Founded in 2001, Chop’t was an early leader in the health-focused, fast-casual industry with its emphasis on fresh and flavorful ingredients. “The lines were literally out the door and down the block,” said Marsh. “Better tastes better” was one of their first slogans, and the company has lived and breathed that motto ever since.

The salad-centric company was not Marsh’s first foray in the restaurant business, however.

After Princeton, Marsh worked in banking in Chicago, then moved to consulting. “First, I learned how to put on a suit and go to work,” said Marsh. “Then I learned that I didn’t really want to work for anybody else.”

So, he created a coffee shop and bar called Xando in 1994 with his brother and a few friends. “We had no restaurant experience, no true business experience. I certainly learned that passion, enthusiasm, and hard work can get you a little of the way down the road,” said Marsh.

Xando merged with the fast-casual restaurant chain Cosi and expanded to another 100 locations in the four years that Marsh was at the helm. After leaving, Marsh was interested in investing in another restaurant chain.

He had three criteria. “It had to be all about the food, on trend, and pointed in the healthier, better direction,” said Marsh. He was also concerned with the operating model, looking for a chain that was scalable. “Most important, the founders had to be super over-the-top passionate, creative, and innovative people.”

“I knew immediately that it met all three criteria,” Marsh said of Chop’t.

Marsh’s career is very different from what he expected as an undergraduate. “You never know what’s out there. The investment banking and consulting companies have this massive infrastructure for getting on campus and recruiting,” said Marsh. “But there are so many other small, medium, even large size companies doing different things that may or may not be super interesting if you get out and explore a little bit.”

“Don’t be afraid to take some risks early in your career,” he advised. “Worst case, you learn something and move on.”

“When I first got involved in the restaurant space, it was not an industry that got a lot of attention or investment,” said Marsh. That has changed. There are now “unbelievable numbers of people trying to provide this idea of better food in a quick serve environment.”

Still, “fast casual chains are still a drop in the buck in comparison to the big restaurant chains,” said Marsh. “The most important things I do really relate to people and culture. Chop’t is at such a critical moment.”

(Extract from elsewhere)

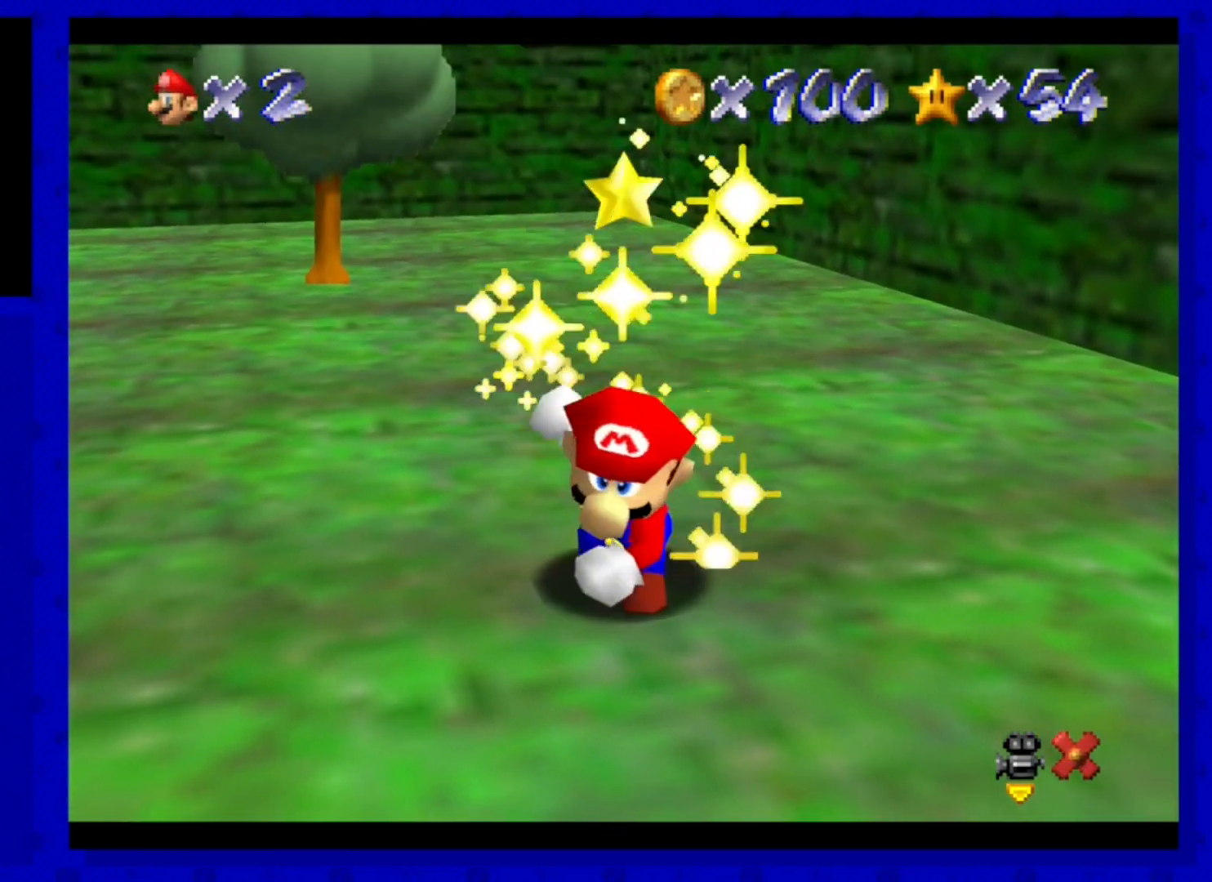
{"buttons": [], "left_stick": "center", "events": []}
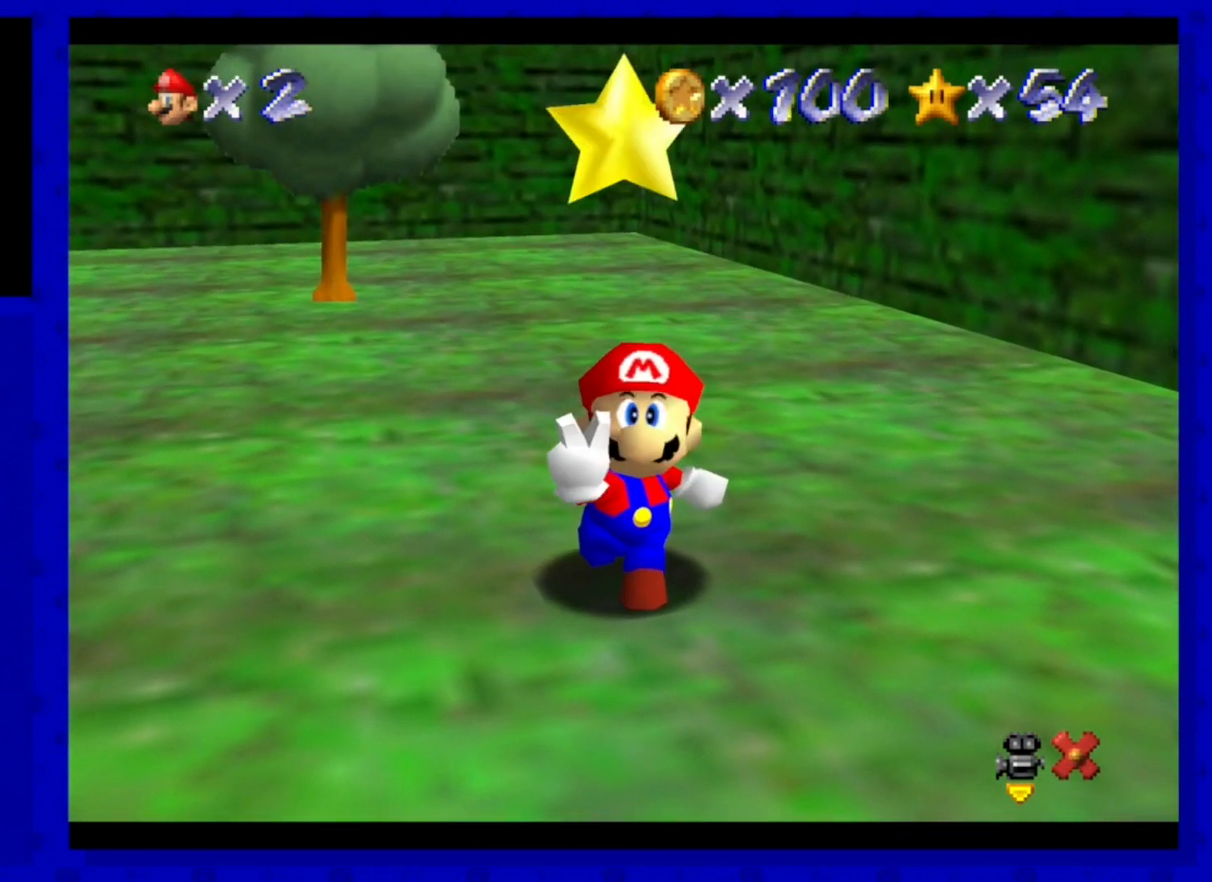
{"buttons": [], "left_stick": "center", "events": []}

When Chop’t first began, “You couldn’t open a restaurant that just sold salad,” said Marsh. “The concept was started by two guys thinking differently and pushing the envelope and doing something that other people weren’t doing.”

Marsh, and the rest of Chop’t, continues to “try to maintain and build on that” today.

One of their key outlets for creativity today is their destination salads. “Tony and Colin [Chop’t’s founders] will actually travel around to a different part of the country or a different part of world and build salads with authentic ingredients …They stretch your expectation of what might be in a salad.” Right now, it’s destination Mexico.

“I think so much in business comes down to having a vision and being able to convince a group of other people to come along,” said Marsh. “You’re trying to build a consensus around ideas.”